▶ **EXTRACTED INFORMATION**:
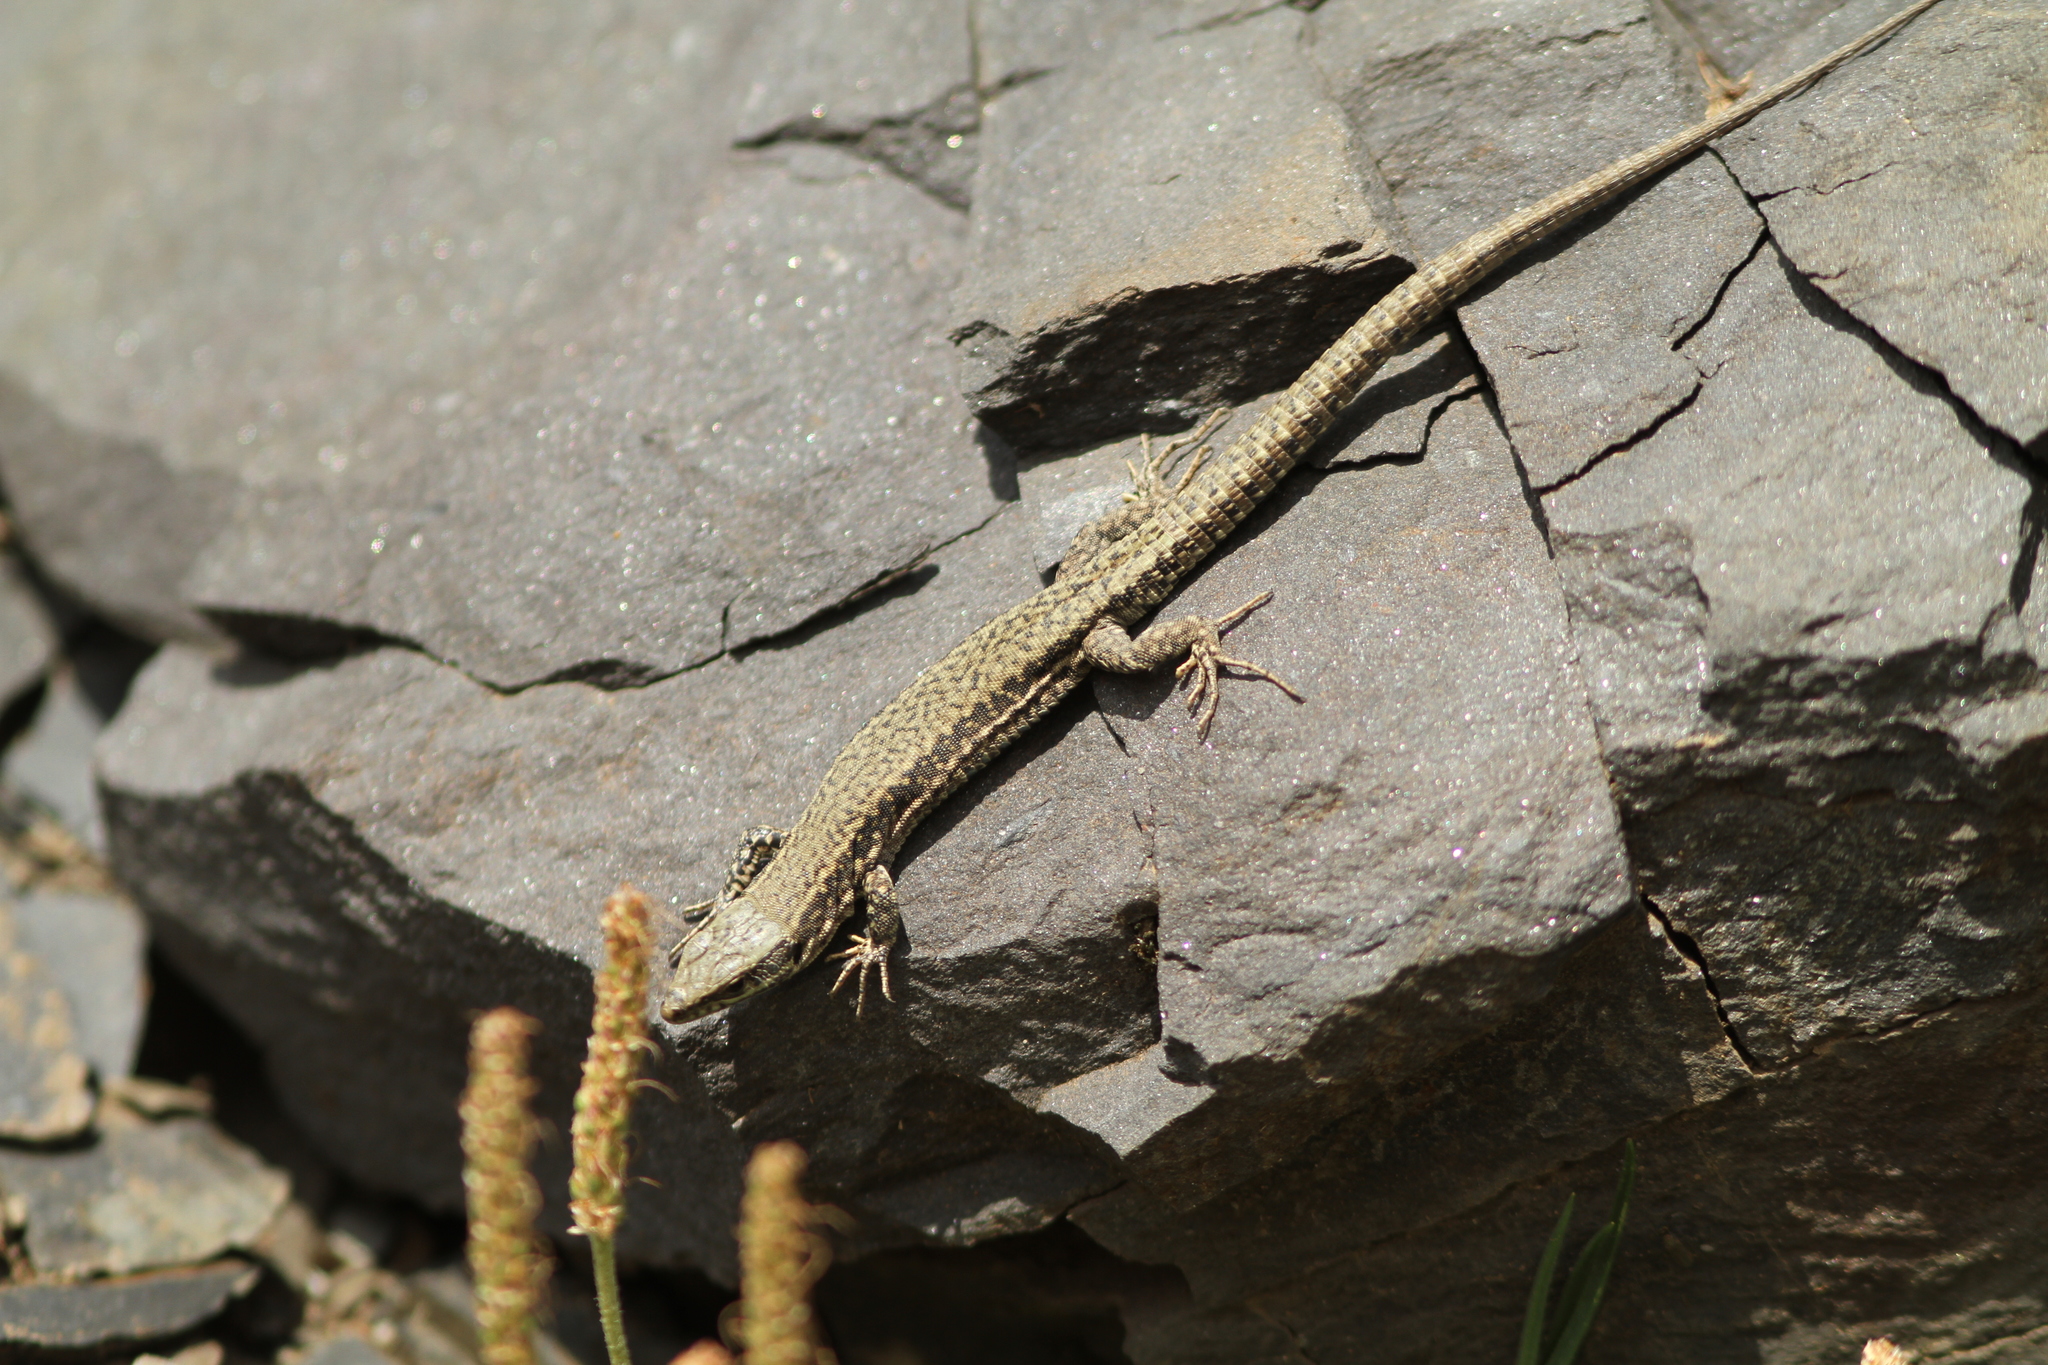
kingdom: Animalia
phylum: Chordata
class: Squamata
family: Lacertidae
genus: Podarcis
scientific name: Podarcis muralis
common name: Common wall lizard
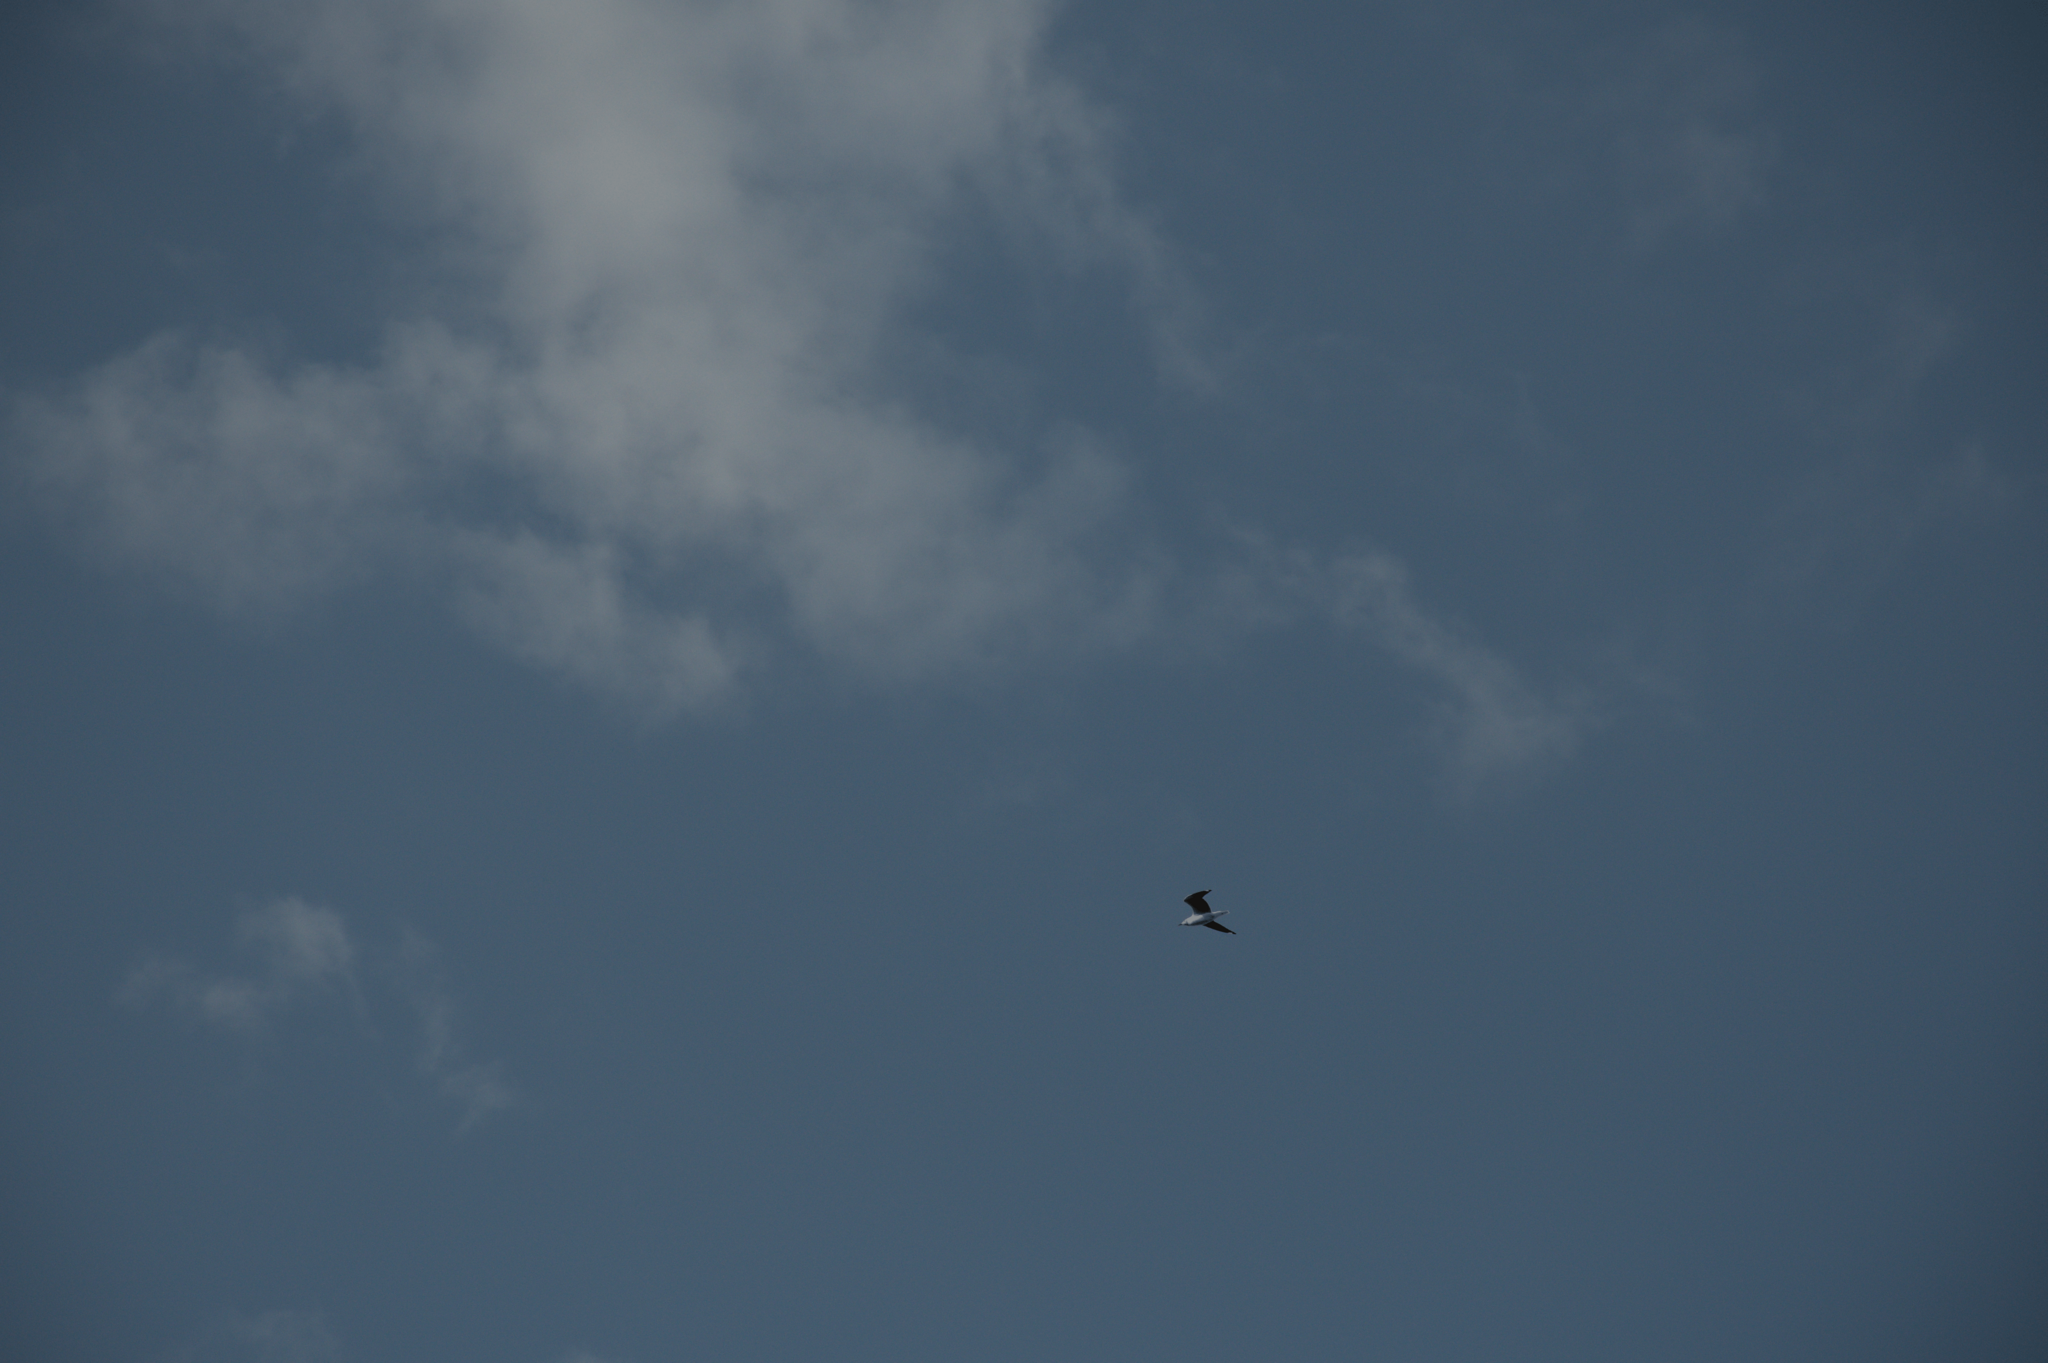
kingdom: Animalia
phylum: Chordata
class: Aves
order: Charadriiformes
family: Laridae
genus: Chroicocephalus
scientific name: Chroicocephalus cirrocephalus
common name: Grey-headed gull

▶ **REQUIREMENTS**: Please rewrite the lines of these records, changing every "common name" to "vernacular name" and keeping everything else the same, with the pictures left out.

▶ **RESULT FOR THIS EXERCISE**:
kingdom: Animalia
phylum: Chordata
class: Squamata
family: Lacertidae
genus: Podarcis
scientific name: Podarcis muralis
vernacular name: Common wall lizard
kingdom: Animalia
phylum: Chordata
class: Aves
order: Charadriiformes
family: Laridae
genus: Chroicocephalus
scientific name: Chroicocephalus cirrocephalus
vernacular name: Grey-headed gull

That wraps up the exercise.